TASK STATEMENT >> Starting at the very first line of the items and going through the line with "свободный проход для робота-пылесоса.", turn those lines into a numbered list, skipping any blank lines.

SUPPLIED MATERIAL >>
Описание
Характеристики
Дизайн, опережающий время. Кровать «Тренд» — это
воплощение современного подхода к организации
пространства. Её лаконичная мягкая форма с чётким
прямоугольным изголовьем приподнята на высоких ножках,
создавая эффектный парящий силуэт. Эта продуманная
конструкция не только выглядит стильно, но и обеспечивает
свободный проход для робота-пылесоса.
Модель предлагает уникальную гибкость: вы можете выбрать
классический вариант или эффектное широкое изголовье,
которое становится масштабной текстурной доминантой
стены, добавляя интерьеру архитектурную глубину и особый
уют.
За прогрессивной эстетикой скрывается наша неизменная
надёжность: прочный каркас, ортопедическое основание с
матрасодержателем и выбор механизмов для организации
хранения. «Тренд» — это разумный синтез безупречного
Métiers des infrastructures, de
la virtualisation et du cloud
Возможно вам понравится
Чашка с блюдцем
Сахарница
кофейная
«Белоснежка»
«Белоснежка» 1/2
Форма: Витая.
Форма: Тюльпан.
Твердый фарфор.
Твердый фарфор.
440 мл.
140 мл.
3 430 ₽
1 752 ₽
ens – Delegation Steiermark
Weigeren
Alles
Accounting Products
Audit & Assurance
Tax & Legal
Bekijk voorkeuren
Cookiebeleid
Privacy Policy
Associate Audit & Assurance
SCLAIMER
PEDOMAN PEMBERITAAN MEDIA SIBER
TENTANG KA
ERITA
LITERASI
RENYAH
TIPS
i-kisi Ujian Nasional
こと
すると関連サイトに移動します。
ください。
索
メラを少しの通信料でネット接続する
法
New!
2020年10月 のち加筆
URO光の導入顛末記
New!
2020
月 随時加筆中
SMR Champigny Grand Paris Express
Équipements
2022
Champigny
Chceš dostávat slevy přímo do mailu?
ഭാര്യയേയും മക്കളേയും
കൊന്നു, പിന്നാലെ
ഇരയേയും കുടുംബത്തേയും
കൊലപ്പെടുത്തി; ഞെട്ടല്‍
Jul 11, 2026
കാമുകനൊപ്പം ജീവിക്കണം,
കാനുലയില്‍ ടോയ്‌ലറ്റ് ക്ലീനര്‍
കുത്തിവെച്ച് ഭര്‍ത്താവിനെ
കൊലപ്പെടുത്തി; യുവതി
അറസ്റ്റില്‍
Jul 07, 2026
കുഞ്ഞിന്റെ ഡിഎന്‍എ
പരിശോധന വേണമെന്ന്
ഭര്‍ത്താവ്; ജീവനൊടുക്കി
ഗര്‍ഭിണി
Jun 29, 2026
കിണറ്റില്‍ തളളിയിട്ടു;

RESULT OF THIS TASK >>
1. Описание
2. Характеристики
3. Дизайн, опережающий время. Кровать «Тренд» — это
4. воплощение современного подхода к организации
5. пространства. Её лаконичная мягкая форма с чётким
6. прямоугольным изголовьем приподнята на высоких ножках,
7. создавая эффектный парящий силуэт. Эта продуманная
8. конструкция не только выглядит стильно, но и обеспечивает
9. свободный проход для робота-пылесоса.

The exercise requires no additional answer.